* [INSTRUCTIONS TO FOLLOW]
Would you output the entries below only from the line containing "blocks from Google" through the line containing "promised in the next few months.", exactly as they stand and with both ends included?

* [RECORDED INFORMATION]
'''
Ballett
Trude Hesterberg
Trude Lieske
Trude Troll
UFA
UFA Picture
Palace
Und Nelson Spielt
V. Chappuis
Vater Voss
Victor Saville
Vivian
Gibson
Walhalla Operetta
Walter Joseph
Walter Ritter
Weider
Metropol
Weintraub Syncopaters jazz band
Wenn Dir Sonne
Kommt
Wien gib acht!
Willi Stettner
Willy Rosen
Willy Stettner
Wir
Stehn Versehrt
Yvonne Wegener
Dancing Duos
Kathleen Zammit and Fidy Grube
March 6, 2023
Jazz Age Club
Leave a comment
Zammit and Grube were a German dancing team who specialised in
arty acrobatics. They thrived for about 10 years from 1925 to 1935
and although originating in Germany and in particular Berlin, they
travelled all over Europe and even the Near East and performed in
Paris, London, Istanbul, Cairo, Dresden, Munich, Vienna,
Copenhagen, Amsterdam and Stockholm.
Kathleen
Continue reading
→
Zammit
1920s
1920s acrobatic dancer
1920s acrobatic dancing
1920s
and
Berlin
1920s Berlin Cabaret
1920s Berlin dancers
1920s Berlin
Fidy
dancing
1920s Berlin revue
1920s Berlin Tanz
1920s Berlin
'''
'''
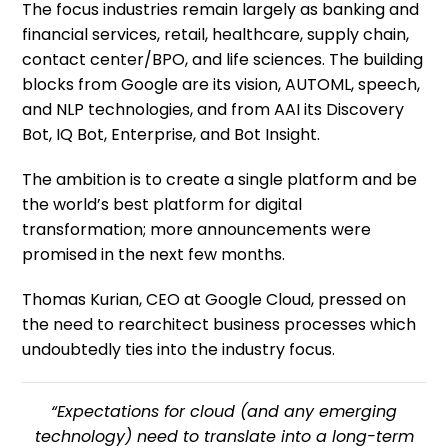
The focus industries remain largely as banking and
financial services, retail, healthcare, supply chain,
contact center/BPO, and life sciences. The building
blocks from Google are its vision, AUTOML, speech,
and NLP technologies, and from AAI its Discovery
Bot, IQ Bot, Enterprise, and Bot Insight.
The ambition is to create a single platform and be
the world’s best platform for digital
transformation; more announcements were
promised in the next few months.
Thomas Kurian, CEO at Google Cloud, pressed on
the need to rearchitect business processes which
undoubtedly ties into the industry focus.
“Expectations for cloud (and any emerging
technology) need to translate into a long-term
'''
* [TASK RESPONSE]
blocks from Google are its vision, AUTOML, speech,
and NLP technologies, and from AAI its Discovery
Bot, IQ Bot, Enterprise, and Bot Insight.
The ambition is to create a single platform and be
the world’s best platform for digital
transformation; more announcements were
promised in the next few months.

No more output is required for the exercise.